FAA’s proposed rulemaking on small UAS in commercial airspace is, therefore, a long-overdue but welcome first step to providing a regulatory framework for how people can continue to exploit the potential that UAS offers, while maintaining the highest possible safety standards in commercial airline operations.

There have been far too many ‘close calls’ between airliners and UAS over the past few months, with many near-miss incidents reported close to major international airports. There is an urgent need to prohibit UAS from commercial airport space, enforce that ban with stiff penalties, and perhaps require an RFID tagging system to ensure compliance. 

The vast majority of infringements appear to have been accidental, which is bad enough given the potential consequences, but UAS regulatory oversight must also take into account the possibility of human malevolence. As UAS integration rulemaking is debated and comments are submitted from all stakeholders, the over-riding priority has to be commercial airline safety. UAS advocates will cite their needs, business aspirations and personal freedom rights. But FAA’s mandate is to ensure a safe airspace should be the non-negotiable foundation of UAS operations’ regulation.
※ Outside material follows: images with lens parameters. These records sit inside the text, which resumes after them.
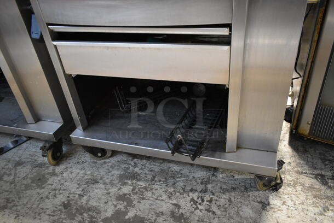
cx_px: 167
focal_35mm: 27
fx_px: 251
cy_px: 112
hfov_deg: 67.3
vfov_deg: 48.0
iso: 2200
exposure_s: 1/30
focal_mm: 18
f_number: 3.5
This is in the best interests not just of the traveling public and air transport industry, but also of those who want to fully exploit UAS for legitimate business purposes. If one airliner is brought down, the game changes immediately. UAS advocates would likely be hamstrung by rushed-in, draconian rules that would set back their ambitions by years, maybe decades.

For everyone’s sake, but above all that of the airline industry, let’s not wait to see that happen.